A estimativa do MPMS é de que, quando totalmente implementada, a reestruturação gere impacto orçamentário-financeiro anual de R$ 83,83 milhões. Desse total, R$ 52,61 milhões correspondem às despesas com pessoal, consideradas para os limites da Lei de Responsabilidade Fiscal (LRF), enquanto R$ 31,21 milhões referem-se ao pagamento de verbas indenizatórias, como auxílio-alimentação, auxílio-transporte e assistência médico-social, que não entram no cálculo do limite legal.  Na prática, o custo mensal estimado da medida será de R$ 6,29 milhões, sendo R$ 3,69 milhões destinados à folha de pagamento e R$ 2,6 milhões às verbas indenizatórias. A maior parte do impacto decorre da criação dos 354 cargos em comissão, cuja despesa anual está estimada em R$ 34,43 milhões. Já os 100 novos cargos efetivos de analista deverão representar custo anual de aproximadamente R$ 18,18 milhões.

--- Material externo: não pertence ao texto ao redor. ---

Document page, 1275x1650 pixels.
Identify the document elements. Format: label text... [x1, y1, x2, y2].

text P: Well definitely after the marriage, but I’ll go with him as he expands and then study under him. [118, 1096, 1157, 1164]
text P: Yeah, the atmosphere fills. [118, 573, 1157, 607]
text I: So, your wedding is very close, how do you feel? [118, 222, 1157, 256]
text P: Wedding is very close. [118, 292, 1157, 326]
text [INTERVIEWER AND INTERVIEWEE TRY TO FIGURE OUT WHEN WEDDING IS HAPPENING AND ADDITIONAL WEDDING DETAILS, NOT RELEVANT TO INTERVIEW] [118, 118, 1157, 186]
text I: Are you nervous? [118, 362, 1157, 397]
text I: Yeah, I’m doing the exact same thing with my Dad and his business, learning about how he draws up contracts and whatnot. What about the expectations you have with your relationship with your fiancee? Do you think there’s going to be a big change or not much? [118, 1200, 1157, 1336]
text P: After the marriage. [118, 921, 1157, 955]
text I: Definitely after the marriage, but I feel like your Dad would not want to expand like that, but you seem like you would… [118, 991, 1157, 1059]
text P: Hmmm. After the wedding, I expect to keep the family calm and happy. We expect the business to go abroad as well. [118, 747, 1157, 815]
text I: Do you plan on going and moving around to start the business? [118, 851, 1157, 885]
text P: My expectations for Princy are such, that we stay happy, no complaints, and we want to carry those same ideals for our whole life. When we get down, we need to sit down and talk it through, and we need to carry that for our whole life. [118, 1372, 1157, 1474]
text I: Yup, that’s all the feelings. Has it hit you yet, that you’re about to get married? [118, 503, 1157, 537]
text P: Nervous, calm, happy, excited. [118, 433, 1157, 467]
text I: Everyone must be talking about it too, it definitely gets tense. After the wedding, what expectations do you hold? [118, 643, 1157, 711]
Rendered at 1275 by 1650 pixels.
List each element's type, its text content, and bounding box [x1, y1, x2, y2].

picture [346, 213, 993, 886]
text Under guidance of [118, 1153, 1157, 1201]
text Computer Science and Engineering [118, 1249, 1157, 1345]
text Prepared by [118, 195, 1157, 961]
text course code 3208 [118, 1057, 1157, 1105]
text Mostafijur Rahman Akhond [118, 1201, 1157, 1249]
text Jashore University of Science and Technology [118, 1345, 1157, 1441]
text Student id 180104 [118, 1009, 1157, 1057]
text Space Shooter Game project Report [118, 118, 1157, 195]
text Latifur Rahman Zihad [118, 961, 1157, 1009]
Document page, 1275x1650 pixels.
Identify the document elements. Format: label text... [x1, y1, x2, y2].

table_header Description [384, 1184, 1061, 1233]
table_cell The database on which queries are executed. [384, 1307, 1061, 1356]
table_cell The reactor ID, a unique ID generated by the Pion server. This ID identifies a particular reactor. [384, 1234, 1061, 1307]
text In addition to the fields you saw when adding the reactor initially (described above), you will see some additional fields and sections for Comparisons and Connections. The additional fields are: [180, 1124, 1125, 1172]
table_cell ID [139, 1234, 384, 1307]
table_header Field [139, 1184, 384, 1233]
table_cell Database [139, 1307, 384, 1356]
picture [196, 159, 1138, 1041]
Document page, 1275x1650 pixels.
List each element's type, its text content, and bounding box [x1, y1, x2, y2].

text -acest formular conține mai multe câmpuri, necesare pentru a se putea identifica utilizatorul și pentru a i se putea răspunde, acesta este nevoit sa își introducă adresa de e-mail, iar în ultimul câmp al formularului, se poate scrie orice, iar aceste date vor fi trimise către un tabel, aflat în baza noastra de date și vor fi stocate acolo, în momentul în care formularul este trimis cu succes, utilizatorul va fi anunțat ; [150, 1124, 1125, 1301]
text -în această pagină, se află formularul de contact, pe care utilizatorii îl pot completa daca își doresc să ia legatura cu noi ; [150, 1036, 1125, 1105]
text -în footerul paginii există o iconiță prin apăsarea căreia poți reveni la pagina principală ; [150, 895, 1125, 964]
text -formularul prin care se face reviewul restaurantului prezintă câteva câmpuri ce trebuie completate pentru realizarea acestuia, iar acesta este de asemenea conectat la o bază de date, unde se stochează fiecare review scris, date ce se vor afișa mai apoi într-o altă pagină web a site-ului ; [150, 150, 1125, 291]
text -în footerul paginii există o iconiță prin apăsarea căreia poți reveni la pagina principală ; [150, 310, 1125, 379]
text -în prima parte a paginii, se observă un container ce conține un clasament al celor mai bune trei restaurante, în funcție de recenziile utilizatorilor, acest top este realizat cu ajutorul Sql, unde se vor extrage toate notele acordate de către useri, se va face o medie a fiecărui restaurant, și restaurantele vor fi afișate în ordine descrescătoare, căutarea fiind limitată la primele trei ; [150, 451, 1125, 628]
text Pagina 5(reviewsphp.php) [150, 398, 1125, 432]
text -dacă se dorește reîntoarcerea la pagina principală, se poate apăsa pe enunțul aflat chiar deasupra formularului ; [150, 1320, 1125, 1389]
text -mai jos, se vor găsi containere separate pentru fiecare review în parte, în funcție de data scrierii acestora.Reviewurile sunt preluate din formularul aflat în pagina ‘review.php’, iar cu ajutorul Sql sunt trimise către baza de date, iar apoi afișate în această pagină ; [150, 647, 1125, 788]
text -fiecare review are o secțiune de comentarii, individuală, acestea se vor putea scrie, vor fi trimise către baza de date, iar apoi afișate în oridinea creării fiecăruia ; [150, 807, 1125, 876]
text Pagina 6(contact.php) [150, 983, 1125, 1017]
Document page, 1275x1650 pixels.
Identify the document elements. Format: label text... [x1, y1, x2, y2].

Na justificativa enviada aos deputados estaduais, o Ministério Público afirma que a proposta é compatível com a capacidade financeira da instituição. Segundo o órgão, mesmo com a implantação integral dos novos cargos, a despesa com pessoal deverá atingir 1,82% da Receita Corrente Líquida Ajustada do Estado, permanecendo abaixo do limite de 2% estabelecido pela Lei de Responsabilidade Fiscal para o MPMS. O Ministério Público também ressalta que a criação dos cargos não significará contratação imediata. As nomeações ocorrerão de forma gradual, de acordo com a disponibilidade orçamentária e financeira da instituição.